図7Bからわかるように、光源を側表面から上部シートガラス内に導入した場合、上部ガラス及び上部EVAコーティングの輝度は、下部ガラス及び下部EVAコーティングの輝度よりも著しく高かった。さらに、上部ガラスの発光可能なインクドットの配列は、著しく点灯した一方で、下部ガラスの発光可能なインクドットの配列からの明らかな発光を観察することは困難であった。
【0093】
この実施例は、光遮断層として中間FEPフィルムを用いることは、導光層と良好に調和して機能することができ、導光層内の光を全反射様式で伝搬させることを可能にすることを示している。
【0094】
実施例2
【0095】
図8Aに示すように、2つの長方形のシートガラスが用いられ、シートガラスは、それぞれ100mm及び100mmの長さ及び幅、2.1mmの厚さ、約91~93%の光透過率、並びに約1.51の屈折率を有する。そして、適当な大きさの発光可能なインクドットの配列を、2枚のシートガラスのそれぞれの一方の表面上に、それぞれ印刷した。2枚のシートガラスを、インク印刷表面が互いに向き合う状態で置き、その間に接着剤で順に、以下のように積層した:第1PVB層(ポリビニルブチラールであり、約1.48の硬化後の屈折率、及び0.38mmの厚さを有する)、0.075mmの厚さを有するFEPフィルム(フッ素化エチレンプロピレンコポリマーフィルムであり、約1.34の屈折率を有する)、並びに第2PVB層。完成後、多層構造体を、堅固に圧縮した。
【0096】
その後、得られた物品を、真空中において、125℃の温度で0.5時間にわたって熱処理に供し、次いでオートクレーブ内で、1.3MPaの圧力下で、135℃の温度で、2時間にわたって熱処理に供した。得られた物品は、安定した多層構造を有していた。
【0097】
熱処理後に得られた多層構造の上部シートガラスの側表面上に、光源を配置した。
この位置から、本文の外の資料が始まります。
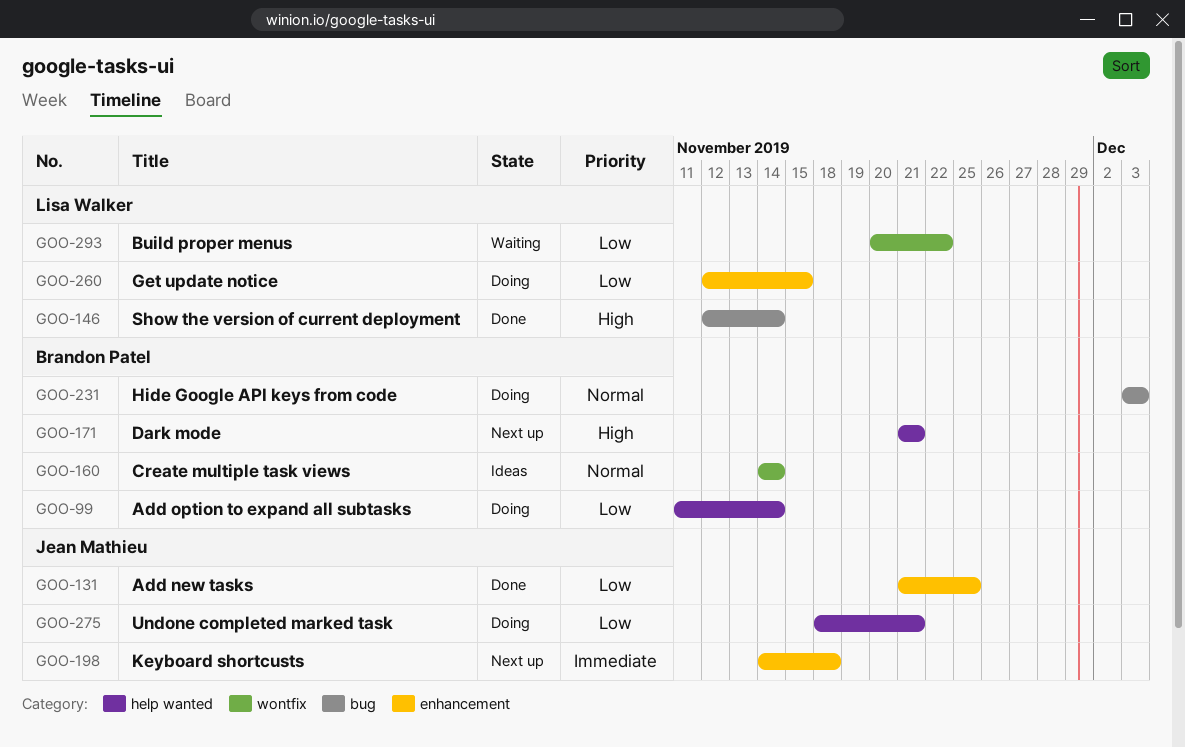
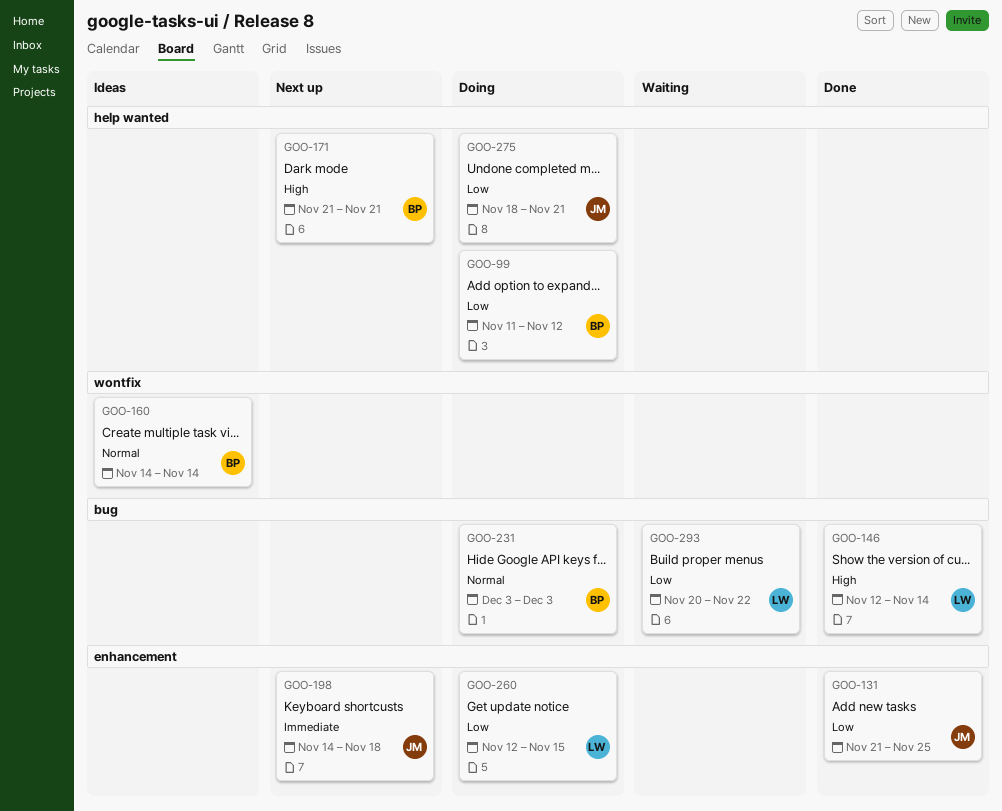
GOO-99, due: Nov 14 -> Nov 12
GOO-293, label: wontfix -> bug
ガラス層の一方の末端表面上において、材料の一部をレーザーで除去することによって、光入口を配置した。光の伝播及び放出を観察し、その結果を
図8Bに示した。
図8Bからわかるように、光源を側表面から上部シートガラス内に導入した場合、上部ガラス及び上部PVBコーティングの輝度は、下部ガラス及び下部PVBコーティングの輝度よりも著しく高かった。さらに、上部ガラスの発光可能なインクドットの配列は、著しく点灯した一方で、下部ガラスの発光可能なインクドットの配列からの明らかな発光を観察することは困難であった。
【0098】
この実施例は、光遮断層として中間FEPフィルムを用いることは、導光層と良好に調和して機能することができ、導光層内の光を全反射様式で伝搬させることを可能にすることを示している。